Is there a way to generate a ~million mac addresses more efficiently?

Question

Is there a way to generate a ~million MAC addresses more efficiently?

Here is what I am doing, however it is taking ~10 minutes to generate a million MAC addresses and insert them into my table:

DECLARE @StartRange BINARY(6) 
DECLARE @EndRange BINARY(6) 
SET @StartRange = 0x0036D1F00000 
SET @EndRange = 0x0036D1FFFFFF 
--select convert(bigint,+ @EndRange) - convert(bigint,+ @StartRange) = 1048575
WHILE(convert(bigint, (SELECT IDENT_CURRENT('Mac_Address'))) < (convert(bigint, @EndRange) - convert(bigint, @StartRange)))
BEGIN
insert into Mac_Address (MacAddress)
select convert(BINARY(6),(convert(bigint, (SELECT IDENT_CURRENT('Mac_Address'))) + convert(bigint, @StartRange)))

### Stored data
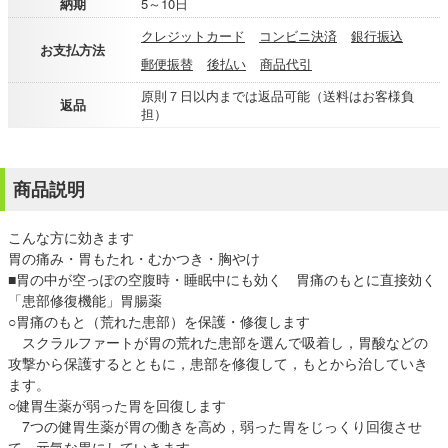
納期
5～10日
クレジットカード
コンビニ決済
銀行振込
お支払方法
郵便振替
後払い
商品代引
原則７日以内までは返品可能（送料はお客様負
返品
担）
商品説明
こんな方に効きます
胃の痛み・胃もたれ・むかつき・胸やけ
■胃の中が空っぽの空腹時・睡眠中にも効く 胃痛のもとに直接効く
「患部修復機能」胃腸薬
○胃痛のもと（荒れた患部）を保護・修復します
スクラルファートが胃の荒れた患部を選んで吸着し，胃酸などの
攻撃から保護するとともに，患部を修復して，もとから治していき
ます。
○健胃生薬が弱った胃を回復します
7つの健胃生薬が胃の働きを高め，弱った胃をじっくり回復させ
て，元気な胃にしていきます。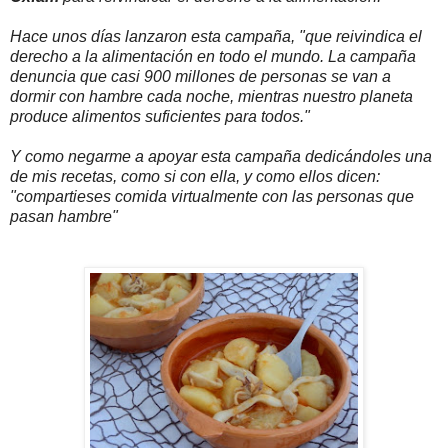
Hace unos días lanzaron esta campaña, "que reivindica el
derecho a la alimentación en todo el mundo. La campaña
denuncia que casi 900 millones de personas se van a
dormir con hambre cada noche, mientras nuestro planeta
produce alimentos suficientes para todos."
Y como negarme a apoyar esta campaña dedicándoles una
de mis recetas, como si con ella, y como ellos dicen:
"compartieses comida virtualmente con las personas que
pasan hambre"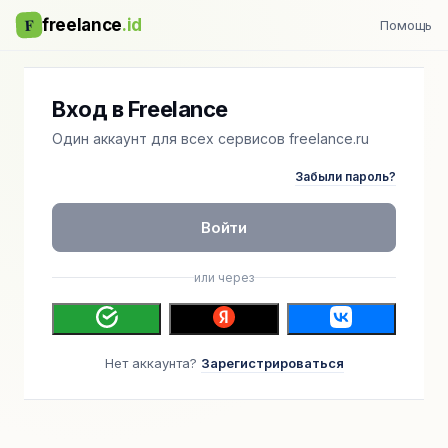
F
freelance
.id
Помощь
Вход в Freelance
Один аккаунт для всех сервисов freelance.ru
Забыли пароль?
Войти
или через
Нет аккаунта?
Зарегистрироваться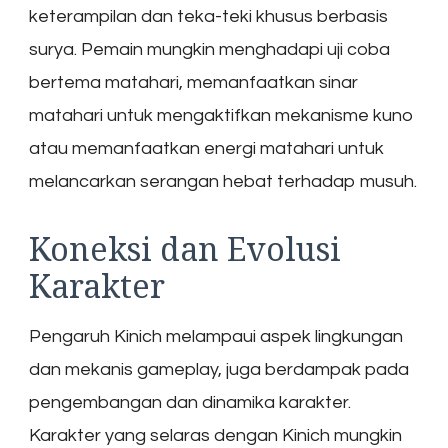
keterampilan dan teka-teki khusus berbasis
surya. Pemain mungkin menghadapi uji coba
bertema matahari, memanfaatkan sinar
matahari untuk mengaktifkan mekanisme kuno
atau memanfaatkan energi matahari untuk
melancarkan serangan hebat terhadap musuh.
Koneksi dan Evolusi
Karakter
Pengaruh Kinich melampaui aspek lingkungan
dan mekanis gameplay, juga berdampak pada
pengembangan dan dinamika karakter.
Karakter yang selaras dengan Kinich mungkin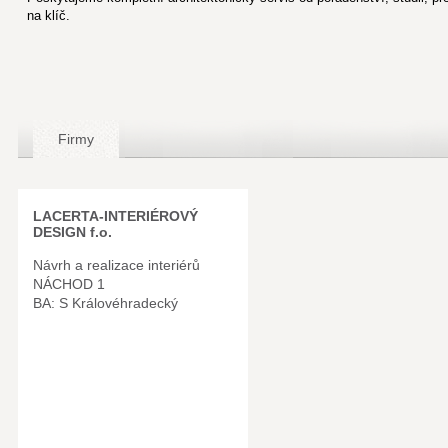
na klíč.
Firmy
LACERTA-INTERIÉROVÝ
DESIGN f.o.
Návrh a realizace interiérů
NÁCHOD 1
BA: S Královéhradecký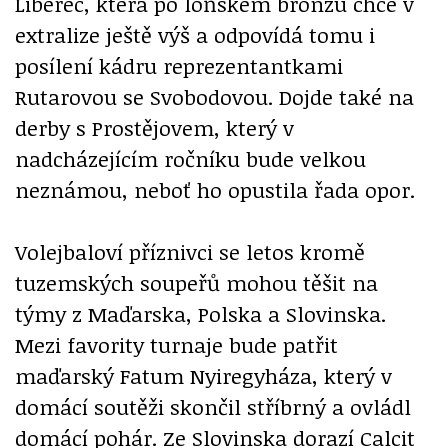
Liberec, která po loňském bronzu chce v
extralize ještě výš a odpovídá tomu i
posílení kádru reprezentantkami
Rutarovou se Svobodovou. Dojde také na
derby s Prostějovem, který v
nadcházejícím ročníku bude velkou
neznámou, neboť ho opustila řada opor.
Volejbaloví příznivci se letos kromě
tuzemských soupeřů mohou těšit na
týmy z Maďarska, Polska a Slovinska.
Mezi favority turnaje bude patřit
maďarský Fatum Nyiregyháza, který v
domácí soutěži skončil stříbrný a ovládl
domácí pohár. Ze Slovinska dorazí Calcit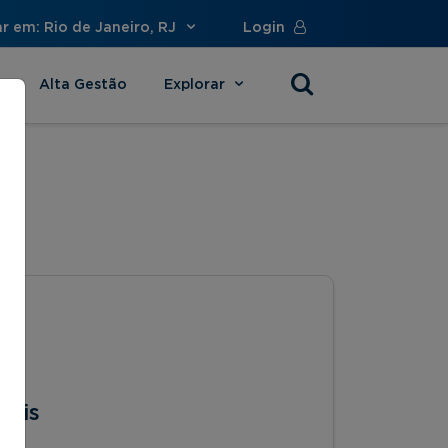
r em: Rio de Janeiro, RJ
Login
Alta Gestão
Explorar
s
beis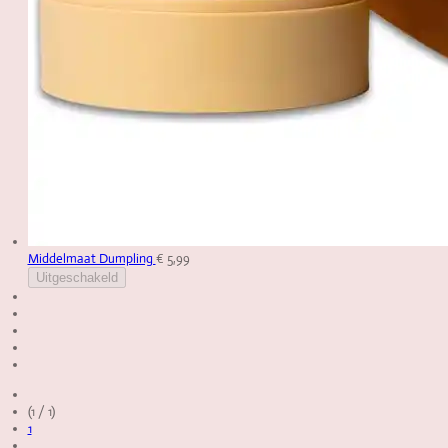
Middelmaat Dumpling
€ 5,99
Uitgeschakeld
(1 / 1)
1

### What to produce
Print everything in the MAC address post from "Here is what" down to "DECLARE @EndRange BINARY(6)". The records are separate material from the MAC address post.

### Reply
Here is what I am doing, however it is taking ~10 minutes to generate a million MAC addresses and insert them into my table:

DECLARE @StartRange BINARY(6) 
DECLARE @EndRange BINARY(6)